When it comes to the question of who is the greatest baseball player of all time there are two camps. Those who say Babe Ruth and those who say Ty Cobb. Honestly, I think the more serious students of the national pastime would be pretty much unanimous in backing Cobb. The challenge, however, has to do with the man, not the player. Whereas Ruth was the likeable hero of baseball, stories of Cobb being one of the nastiest men to ever take the field are well-known. A big reason for his notorious reputation was a book by sportswriter Al Stump telling of his time spent with the aging hall of famer. In 1994, the book was turned into a film…Cobb.
The story follows Stump (Robert Wuhl) who has been summoned to the Lake Tahoe hunting lodge of the ailing 72-year old baseball great Ty Cobb (Tommy Lee Jones) to ghost write his autobiography. Immediately upon arrival, Stump learns that Cobb is an angry old man prone to waving a gun around and randomly firing while popping pills for a variety of different illnesses. After seeing Cobb’s unstable condition, Stump decides not to go forward with the project, yet something about the former great keeps drawing him back.
Cobb not only wants Stump to write his book for him, he also needs his help getting to an event at the National Baseball Hall of Fame in Cooperstown, New York. The two hit the road, first stopping in Reno, Nevada to cause some trouble. When Cobb is called onto the stage by singer Louis Prima, he launches into a racist screed in front of the casino crowd. Later that night, in a very uncomfortable to watch scene, he acts as if he intends to rape a cigarette girl (Lolita Davidovich) and eventually pays her to tell everyone she knows that he was the best night she ever had (since in reality his equipment isn’t working).

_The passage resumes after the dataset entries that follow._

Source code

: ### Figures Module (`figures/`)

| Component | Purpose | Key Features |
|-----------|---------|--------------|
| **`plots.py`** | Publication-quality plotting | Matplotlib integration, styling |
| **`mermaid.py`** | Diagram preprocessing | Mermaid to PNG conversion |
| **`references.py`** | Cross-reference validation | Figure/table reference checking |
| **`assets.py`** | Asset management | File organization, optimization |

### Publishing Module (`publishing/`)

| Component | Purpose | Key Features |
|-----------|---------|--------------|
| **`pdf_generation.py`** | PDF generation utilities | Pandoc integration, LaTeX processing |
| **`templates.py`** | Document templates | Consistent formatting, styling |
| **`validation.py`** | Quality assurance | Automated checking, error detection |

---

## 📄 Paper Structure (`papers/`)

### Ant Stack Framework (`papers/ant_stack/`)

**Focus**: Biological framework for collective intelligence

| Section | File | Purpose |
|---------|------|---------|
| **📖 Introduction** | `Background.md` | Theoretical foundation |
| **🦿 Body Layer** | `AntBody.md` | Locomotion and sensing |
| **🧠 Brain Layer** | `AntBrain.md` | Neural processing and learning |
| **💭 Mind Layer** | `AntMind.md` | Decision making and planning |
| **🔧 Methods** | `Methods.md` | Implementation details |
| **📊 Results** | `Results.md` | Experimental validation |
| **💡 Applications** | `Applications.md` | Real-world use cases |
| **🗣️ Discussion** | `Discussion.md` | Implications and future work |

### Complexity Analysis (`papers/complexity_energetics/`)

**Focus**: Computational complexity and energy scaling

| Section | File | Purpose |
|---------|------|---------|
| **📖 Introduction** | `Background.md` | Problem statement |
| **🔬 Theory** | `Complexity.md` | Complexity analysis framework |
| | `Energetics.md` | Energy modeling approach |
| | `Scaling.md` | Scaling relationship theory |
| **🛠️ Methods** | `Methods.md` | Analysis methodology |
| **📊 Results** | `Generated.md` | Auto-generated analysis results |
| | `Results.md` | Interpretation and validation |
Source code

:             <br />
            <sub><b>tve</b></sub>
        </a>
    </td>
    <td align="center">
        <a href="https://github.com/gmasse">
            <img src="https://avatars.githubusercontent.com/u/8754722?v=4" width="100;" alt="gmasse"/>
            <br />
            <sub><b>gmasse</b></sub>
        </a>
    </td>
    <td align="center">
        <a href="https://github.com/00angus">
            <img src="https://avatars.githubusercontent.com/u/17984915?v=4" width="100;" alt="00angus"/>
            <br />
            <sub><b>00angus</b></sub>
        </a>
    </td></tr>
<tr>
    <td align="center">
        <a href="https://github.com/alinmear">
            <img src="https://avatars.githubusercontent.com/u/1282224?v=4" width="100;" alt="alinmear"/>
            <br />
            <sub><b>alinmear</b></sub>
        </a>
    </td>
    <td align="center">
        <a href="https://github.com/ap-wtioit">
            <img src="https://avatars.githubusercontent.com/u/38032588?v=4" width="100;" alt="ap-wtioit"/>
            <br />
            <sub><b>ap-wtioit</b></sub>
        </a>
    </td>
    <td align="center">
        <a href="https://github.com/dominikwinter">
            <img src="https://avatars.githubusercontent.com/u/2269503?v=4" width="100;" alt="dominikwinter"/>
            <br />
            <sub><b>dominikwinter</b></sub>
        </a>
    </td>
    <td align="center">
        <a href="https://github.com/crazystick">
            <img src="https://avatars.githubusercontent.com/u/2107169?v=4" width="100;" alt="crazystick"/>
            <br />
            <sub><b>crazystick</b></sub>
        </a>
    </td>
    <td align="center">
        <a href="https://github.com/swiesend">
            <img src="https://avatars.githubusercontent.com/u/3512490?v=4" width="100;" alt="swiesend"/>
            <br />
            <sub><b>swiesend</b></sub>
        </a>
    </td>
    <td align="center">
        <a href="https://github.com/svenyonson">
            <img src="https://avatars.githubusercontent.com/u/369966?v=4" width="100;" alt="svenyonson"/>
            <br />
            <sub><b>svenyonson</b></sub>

As Cobb and Stump make their way across country, Stump begins writing the book. Actually he writes two versions, one to please Cobb and one that is the nasty truth. Along the way we see a few flashbacks to Cobb’s past. He is shown relishing in the hatred of his opposing fans. He is shown as a wife beater, a racist, and a murderer. We also see some of his dark childhood, namely the fact that his father was murdered by his mother and/or her lover.
I have read Stump’s book upon which this film is based and I have to say it was one of the most intriguing books I have ever read. In recent years, however, the validity of the book has been brought into question. Some claim that Stump made much of it up and that Cobb was not quite the cantankerous curmudgeon that Stump made him out to be. Both men have passed away, so I guess we’ll never really know. Like the book, I admit that I find the film very intriguing. However, this ultimately is not a very good movie.
The film has several problems, many of which can be summed up in two words: Robert Wuhl. I’ve never cared for Wuhl’s acting style, which always seems like he’s mugging for the camera. In my opinion, he’s completely wrong for this part. Though Cobb is the lead character, he’s the one we need to sympathize with. I’m sorry but it’s just not happening for me. Director Ron Shelton (aka Mr. Lolita Davidovich) sure seems to like him though, having cast Wuhl in no less than four of his movies.
On the other hand, Tommy Lee Jones is brilliant. This is a classic case of a film that does not measure up to one of it’s own performances. With the wild extremes that the character of Cobb goes to it would’ve been so easy for this performance to become ridiculous or cartoonish. Jones handles it all perfectly. One minute he’ll have you so enraged that you want to shove a Louisville Slugger down his throat and the next he actually has you feeling sorry for this mean old man.
Where the film does significantly suffer is in its lack of explanation as to why Cobb was such an important figure in baseball history. The film does open with a newsreel style segment that gives some background and there is another sequence that portrays a game in which Cobb taunts an opposing pitcher (played by Roger Clemens), but little else. The result ends up being that viewers with no background on Cobb are left wondering why they should even care about this grumpy old racist. For me the best scene of the film is a moment where we see a more tender side of Cobb as he helps his former teammate Mickey Cochrane, who has fallen on hard times, get a tuxedo for the Hall of Fame ceremony. I don’t doubt that Cobb had a serious mean streak, but this shows there was a bit more to the man…especially his love and respect for the game.
Despite it’s many flaws, Cobb is still an interesting film. I guess I would consider it a guilty pleasure, especially since it is a film I have returned to a number of times. Ty Cobb may have been the greatest player there ever was, but the film that bears his name leaves a lot to be desired. Despite a Hall of Fame performance by Tommy Lee Jones, the rest of the film is a minor league effort at best.